Pemerintah juga perlu memikirkan peran strategis Indonesia dalam percaturan dunia perbukuan internasional. Setelah dipercayai sebagai Tamu Kehormatan di Frankfurt Book Fair 2015 dan Market Focus Country di London Book Fair 2019, serta aktif dalam berbagai pameran buku internasional untuk mempromosikan kekayaan literasi nasional, upaya itu mandek sejak Komite Buku Nasional (KBN) yang dibentuk Kementerian Pendidikan dan Kebudayaan pada awal 2016 dinyatakan selesai masa tugasnya pada akhir 2019. Sejak itu, nyaris tak ada lagi lembaga yang mengurusi hal ini. Ini diperparah dengan pandemi yang merajalela secara global sehingga banyak kegiatan perbukuan internasional dihentikan sementara atau hanya diselenggarakan secara daring.
Pada 2022 ini kita berharap pemerintah kembali memberikan perhatian pada upaya-upaya positif dalam mempromosikan potensi dan kekayaan industri kreatif nasional di pentas dunia, utamanya dalam ranah perbukuan. Apalagi, pada November 2022 nanti Indonesia dipercaya menyelenggarakan kongres International Publishers Association (IPA). Kongres itu direncanakan akan dihelat di Jakarta.
Upaya positif lain yang bisa dilakukan pemerintah dalam membantu ekosistem perbukuan adalah pembelian buku pengayaan—seperti karya sastra—dalam jumlah besar untuk dibagikan secara gratis kepada para siswa atau perpustakaan. Hal ini akan membantu penulis sekaligus penerbit. Ini juga akan mempermudah masyarakat dalam mengakses dan membaca buku. Dengan demikian, upaya ini dapat bermanfaat dalam pembinaan literasi membaca bagi khalayak luas di tengah situasi pandemi.

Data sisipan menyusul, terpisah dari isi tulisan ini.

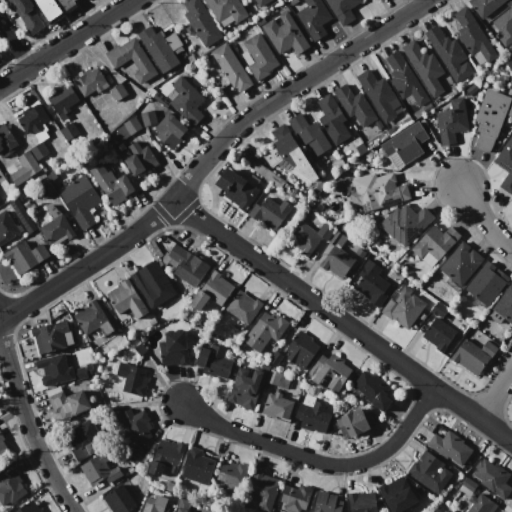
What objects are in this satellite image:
building: (373, 2)
building: (253, 3)
building: (483, 6)
building: (54, 8)
building: (55, 8)
building: (342, 9)
building: (225, 11)
building: (226, 11)
building: (27, 15)
building: (313, 15)
building: (27, 16)
building: (312, 18)
building: (199, 22)
building: (201, 22)
building: (503, 25)
building: (504, 25)
building: (283, 33)
building: (284, 34)
building: (472, 37)
building: (473, 38)
road: (66, 42)
road: (15, 43)
building: (160, 47)
building: (160, 47)
building: (510, 50)
building: (446, 52)
building: (448, 54)
building: (257, 55)
building: (260, 56)
building: (508, 57)
building: (130, 58)
building: (132, 59)
building: (230, 67)
building: (230, 67)
building: (423, 67)
building: (426, 68)
building: (403, 77)
building: (405, 80)
building: (89, 81)
building: (90, 82)
building: (118, 92)
building: (377, 94)
building: (378, 94)
building: (61, 100)
building: (62, 100)
building: (184, 100)
building: (185, 100)
building: (353, 104)
building: (354, 105)
building: (426, 107)
building: (490, 117)
building: (148, 118)
building: (491, 118)
building: (31, 119)
building: (332, 119)
building: (331, 120)
building: (450, 120)
building: (34, 121)
building: (451, 121)
building: (378, 125)
building: (126, 127)
building: (128, 128)
building: (67, 129)
building: (168, 129)
building: (170, 130)
building: (307, 134)
building: (309, 134)
building: (5, 137)
building: (5, 140)
building: (403, 144)
building: (404, 145)
building: (360, 148)
building: (38, 150)
road: (209, 154)
building: (289, 155)
building: (288, 156)
building: (137, 158)
building: (138, 158)
building: (27, 163)
building: (505, 164)
building: (505, 164)
building: (24, 168)
building: (110, 183)
building: (112, 184)
building: (47, 185)
building: (235, 188)
building: (237, 188)
building: (376, 191)
building: (378, 192)
building: (79, 199)
building: (80, 201)
building: (14, 203)
building: (268, 211)
building: (271, 213)
building: (25, 219)
road: (485, 222)
building: (404, 223)
building: (405, 223)
building: (6, 227)
building: (6, 227)
building: (55, 229)
building: (56, 229)
building: (309, 236)
building: (306, 237)
building: (433, 244)
building: (435, 244)
building: (24, 256)
building: (25, 256)
building: (336, 256)
building: (336, 256)
building: (460, 262)
building: (460, 263)
building: (184, 264)
building: (188, 265)
building: (148, 281)
building: (370, 282)
building: (485, 282)
building: (152, 283)
building: (371, 283)
building: (486, 283)
building: (211, 290)
building: (211, 292)
building: (125, 298)
building: (127, 299)
building: (152, 302)
building: (504, 303)
building: (505, 305)
building: (242, 306)
building: (402, 306)
building: (244, 307)
building: (402, 307)
building: (88, 317)
building: (93, 320)
road: (342, 322)
building: (263, 329)
building: (265, 331)
building: (437, 333)
building: (438, 334)
building: (49, 336)
building: (50, 336)
building: (172, 347)
building: (173, 348)
building: (300, 349)
building: (301, 349)
building: (471, 355)
building: (473, 355)
building: (213, 361)
building: (214, 362)
building: (51, 369)
building: (53, 369)
building: (328, 372)
building: (79, 373)
building: (328, 373)
building: (131, 378)
building: (132, 378)
building: (277, 379)
building: (245, 386)
building: (247, 387)
building: (370, 388)
building: (372, 390)
road: (495, 394)
building: (67, 403)
building: (68, 403)
building: (276, 406)
building: (277, 406)
building: (311, 414)
building: (312, 415)
road: (27, 421)
building: (353, 422)
building: (353, 422)
building: (136, 425)
building: (137, 425)
building: (82, 439)
building: (83, 439)
building: (3, 444)
building: (2, 446)
building: (449, 447)
building: (449, 447)
building: (164, 457)
building: (166, 457)
road: (318, 461)
building: (197, 464)
building: (196, 466)
building: (98, 469)
building: (100, 469)
building: (429, 471)
building: (430, 471)
building: (233, 472)
building: (230, 473)
building: (490, 476)
building: (493, 477)
building: (9, 487)
building: (467, 487)
building: (10, 489)
building: (262, 489)
building: (262, 489)
building: (396, 494)
building: (397, 495)
building: (293, 498)
building: (295, 498)
building: (117, 499)
building: (119, 500)
building: (325, 502)
building: (360, 502)
building: (360, 502)
building: (326, 503)
building: (153, 504)
building: (479, 504)
building: (480, 504)
building: (155, 505)
building: (182, 505)
building: (182, 505)
building: (26, 507)
building: (28, 507)
building: (444, 511)
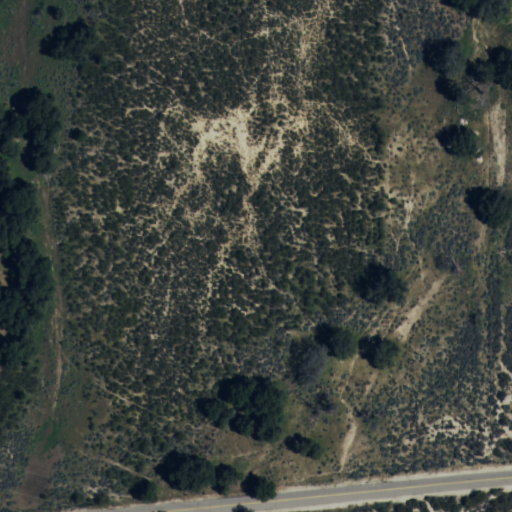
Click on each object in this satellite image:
road: (344, 495)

Badai belum berlalu, bahkan bisa jadi bakal berkecamuk kian dahsyat. Kita berharap untuk sanggup bertahan dan terus berjuang dalam masa sulit. Salah satu kuncinya adalah sinergi dan kolaborasi di antara segenap pemangku kepentingan di dunia perbukuan. Lebih baik lagi jika pemerintah mau peduli dan sigap bertindak mengantisipasi persoalan.